7. A bare perusal of the complaint filed by the respondent No. 2 clearly reveals that all the acts of cruelty and the act of criminal breach of trust were committed at Gwalior in Madhya Pradesh. Not a single act of cruelty is alleged to have been committed at Jaipur. The complainant was allegedly locked up in a room and denied food at Gwalior; the alleged demand of dowry of Rs. 5 lacs by the father-in-law was made at Gwalior; when the complainant’s father came to Gwalior, she was denied the right to meet him at Gwalior; when the complainant came back with her brother, she was denied the right to enter the house. Therefore, prima facie all the acts of cruelty were committed at Gwalior. The dowry articles given by the complainant’s family and in-laws were lying in the matrimonial home at Gwalior. The refusal to deliver the Stridhan was made at Gwalior. Thus, even the alleged commission of breach of trust was at Gwalior. Therefore, both the offences under Sections 498A and 406, IPC were committed at Gwalior and not at Jaipur.
8. According to Section 177, Cr.P.C., “every offence shall ordinarily be inquired into and tried by the Court within whose local jurisdiction it was committed”. Since, all the acts of the alleged crime were committed at Gwalior, the Courts at Gwalior have the jurisdiction to enquire into and try the said case. Since, neither of the two offences were committed at Jaipur, the Courts at Jaipur do not have the territorial jurisdiction to try the same. In the case of Smt. Sujata Mukherjee v. Prashant Kumar Mukherjee (supra), the appellant Smt. Sujata Mukherjee was tortured by her in-laws at her matrimonial home and was assaulted by her husband at her paternal home. Thus, a part of the offence also occurred at the place of the paternal home of Smt. Sujata Mukherjee. Therefore, the Hon’ble Supreme Court held that since the part of the offence had occurred at the place of the paternal home of the complainant, the Local Magistrate had the jurisdiction to try the case under Section 178-C. But the case of Smt.
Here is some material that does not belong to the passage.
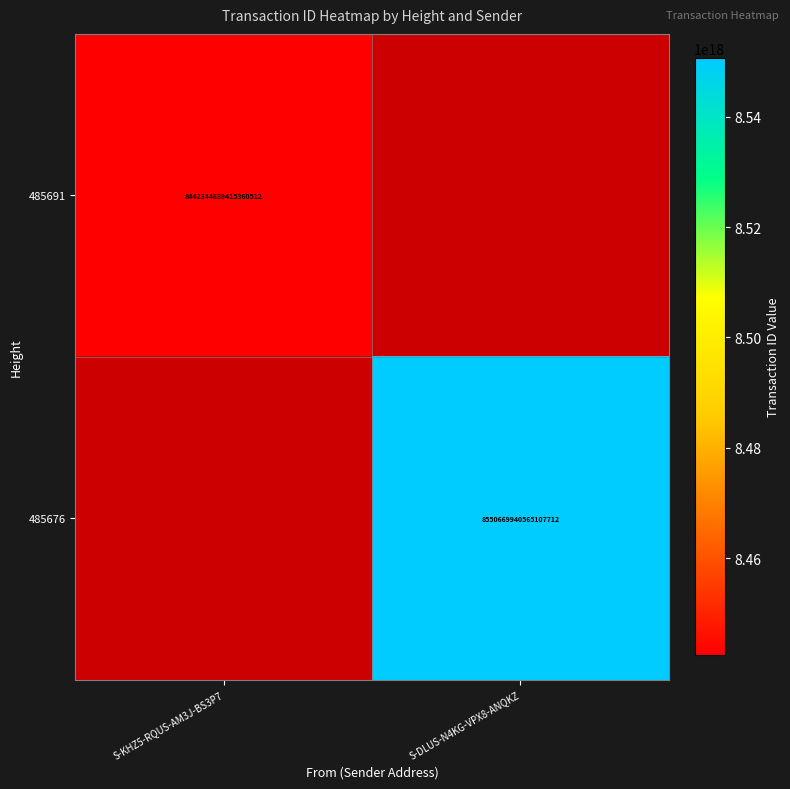

The value of 485691 at S-KHZ5-RQUS-AM3J-BS3P7 is 8442344639415360512. True or false?

True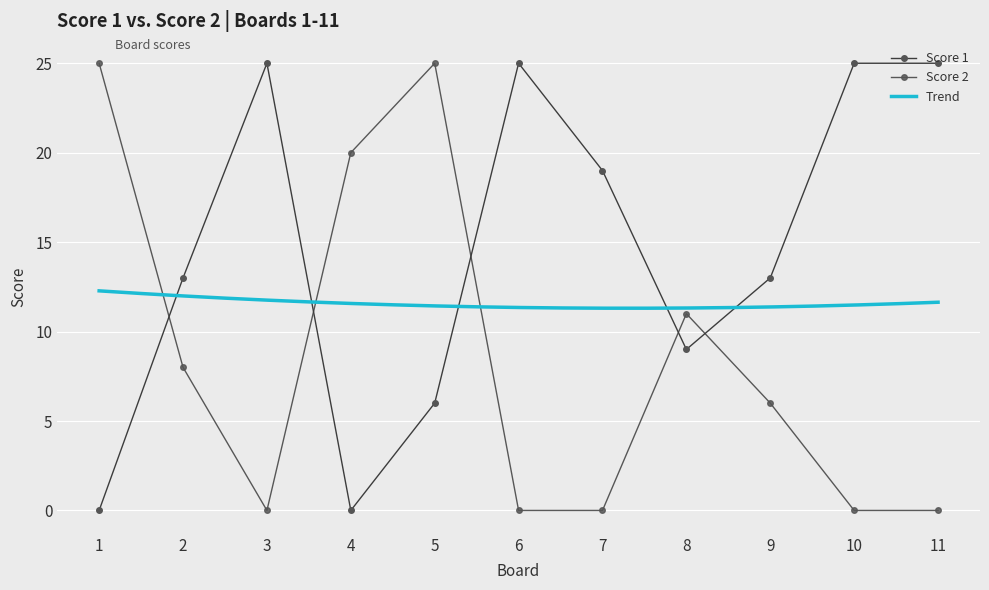

What is the average value of the Score 1 series?

15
Sujata Mukherjee (supra) is distinguishable from the present case as no part of the offence is alleged to have been committed at Jaipur. While considering the case of Smt. Sujata Mukherjee (supra) and distinguishing it on the facts of the case, in Y. Abraham Ajith (supra), the Hon’ble Apex Court has clearly held that the crucial question is “whether any part of the cause of action arose within the jurisdiction of the concerned Court. In terms of Section 177 of the Code, it is the place where the offence was committed. In essence it is the cause of action for initiation of the proceedings against the accused. It further held that the expression “cause of action” is, therefore, not a stranger to criminal cases. The cause of action consists of a bundle of facts, which give cause to enforce the legal inquiry for redress in a Court of Law. In other words, it is a bundle of facts, which taken with the law applicable to them, gives the allegedly affected party a right to claim relief against the opponent. It must include some act done by the latter since in the absence of such an act no cause of action would possibly accrue or would arise”.
9. In the instant case, since all the acts and omissions were done at Gwalior, therefore, the cause of action arose in Gwalior and not in Jaipur. Hence, relying on, the principle of law as enunciated by the Hon’ble Supreme Court in the case of Y. Abraham Ajith (supra), we are of the opinion that the Courts at Jaipur do not have the territorial jurisdiction to try the case at Jaipur. Hence, the cognizance order dated 4.12.2004 passed by the Judicial Magistrate is quashed and set aside. However, the respondent No. 2 is free to initiate criminal proceedings against the petitioners in a competent Court at Gwalior.
10. With these observations, this petition is allowed.